NORTH HOUSTON – The Houston ICC Chamber held their monthly luncheon last Thursday, and a full room almost 100 members and guests heard reports from administrators on the “State of the School Districts,” namely Aldine, Klein, and Spring.
This year a report was also given by the new president of Lone Star College-North Harris, on plans for this college in our area.
The presentation started with a detailed report from Chamber president Reggie Gray, on opportunities that the Chamber has developed for international contacts and business for members.
This includes contacts and/or offices in Costa Rica, Malta, and Mexico, and recent contacts with El Salvador and Turkey and Russia. Many of these opportunties have arisen through members, namely Crown Management, and the Schneider Group.

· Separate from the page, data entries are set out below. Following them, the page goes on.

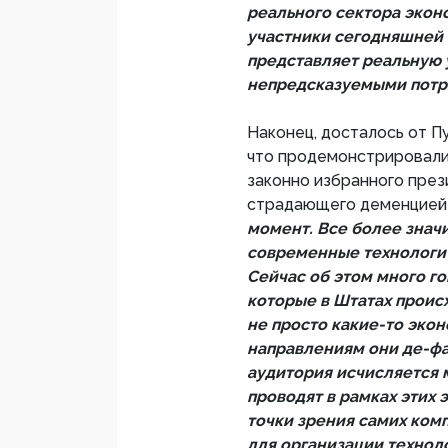
реального сектора эконо
участники сегодняшней 
представляет реальную 
непредсказуемыми потр
Наконец, досталось от П
что продемонстрировали
законно избранного през
страдающего деменцией 
момент. Все более знач
современные технологич
Сейчас об этом много г
которые в Штатах проис
не просто какие-то эко
направлениям они де-фа
аудитория исчисляется 
проводят в рамках этих 
точки зрения самих ком
для организации технол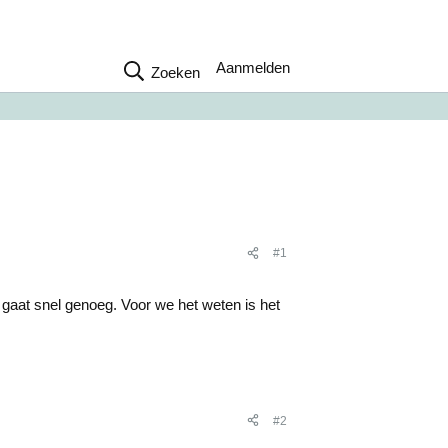
Aanmelden
Zoeken
#1
gaat snel genoeg. Voor we het weten is het
#2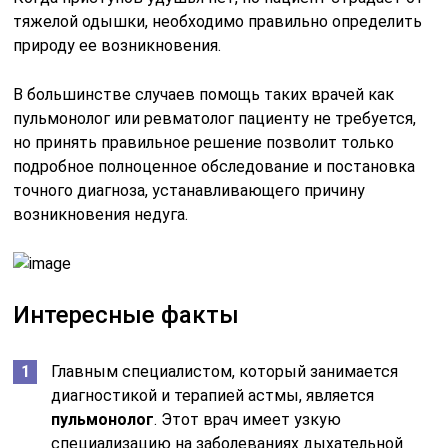
тяжелой одышки, необходимо правильно определить
природу ее возникновения.
В большинстве случаев помощь таких врачей как
пульмонолог или ревматолог пациенту не требуется,
но принять правильное решение позволит только
подробное полноценное обследование и постановка
точного диагноза, устанавливающего причину
возникновения недуга.
Интересные факты
Главным специалистом, который занимается
диагностикой и терапией астмы, является
пульмонолог
. Этот врач имеет узкую
специализацию на заболеваниях дыхательной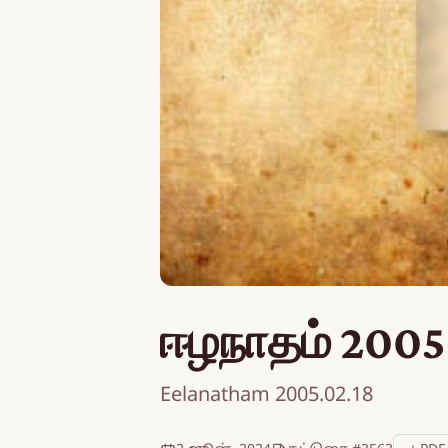
ஈழநாதம் 2005
Eelanatham 2005.02.18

Gray also said that the chamber has extended its reach into the Galleria area, having established an office at 5444 Westheimer. He said that HICC was now truly a “global chamber” and a leader in economic development. This is partially because he has discovered that everyone wants to be in Houston, he said.
Lone Star College-NH
Dr. Gerald Napoles, the newly appointed president of Lone Star College-North Harris, spoke about his academic background that brought him to Houston, and the plans for new programs and new buildings in the North Harris service area.
Napoles was born in the Phillipines, but raised in Dallas. His parents came to the U.S. for a “better life-and better opportunities.” He started his education at a community college, and later taught in Kentucky and Tennesee, he said.
Dr. Jim Cain and his board chair, Bill Pilkington, spoke on his districts efforts to keep up with growth.
Cain is in his 47th year in public education, and his 11th year as superintendent at Klein ISD.
This year the Klein district will have 50,500 students, and will need to build a 5th high school. In May 2015 the public passed a $500 million bond issue that will help to meet the growth needs. Student population is projected to grow to 70,000 eventually.
He spoke on the Senate Bill 149, end of course exams, and the fact that a committee can now consider graduating a student that did not pass all tests. He said this was a good legislative bill.
Spring has a new superintendent, Dr. Rodney Watkins, stepping in to a troubled district.
He referred to a new initiative, “Every Child 2020” a student centered plan to transform and improve the district.
It focuses on the child, and makes sure the district provides all the resources and counseling to help the student achieve his best.
He said that other initiatives include staff pay raises, free lunches for all students through junior high, and other new academic programs.
While his focus is on “listening” to the community, he also emphasized human resources, community engagement, and new bus routes as signs of change.
Watkins says he emphasizes five key imperatives:
– Reach every student
– Excellence in every school
– High performance from every employee
– Opportunities & Choice for every family
– Engaged Stakeholders in every community
Spring ISD now has 37,000 students, very diverse, speaking up to 40 languages at home. He expects this diversity to be a strength for individuals and the district in the future.
Dr. Wanda Bamberg, superintendent of Aldine ISD, reminded the audience that the district was 80 years old this year.
She said that they had hired a planning firm, Jacobs Engineering, and related consultants, to study the demographics of the district and growth patterns, and in consultation with the public, and administration devise a 5 YR/15 YR strategic plan to meet their needs.
As a result of this study, a proposal to have a bond referendum in the amount of $800 to build new schools and renovate and update existing buildings will be presented to the school board on Tuesday night, Aug. 18th for their consideration.
Bamberg said that some of the recommendations in this study include a new High School, the sixth for the district, a new CTE center (Career Training Education), and a new Second Early College, in the Aldine area.
Currently the district is serving 70,000 students and this is expected to grow to 80,000 in the next 5 years.
She pointed out that in this November’s election, one of the ballot issues will be a chance to increase the Homestead exemption from $10,000 to $25,000, therefore holding the line on many homeowner’s taxes bills, if approved.
A question and answer session followed these presentations. Bamberg and all the superintendents were asked about the apparent teacher shortage, and how they were dealing with it.
Bamberg said that data from Region IV indicated that statewide, there was a shortage of 25,000 teachers, and in the Houston area 10,000. Many of these were in Math, Science, and English.
She indicated that her district was using their resources to attract teachers around the nation, and to sign up recent graduates.
Dr. Cain said that in addition, his district had a need for teachers for Special Ed, and foreign languages.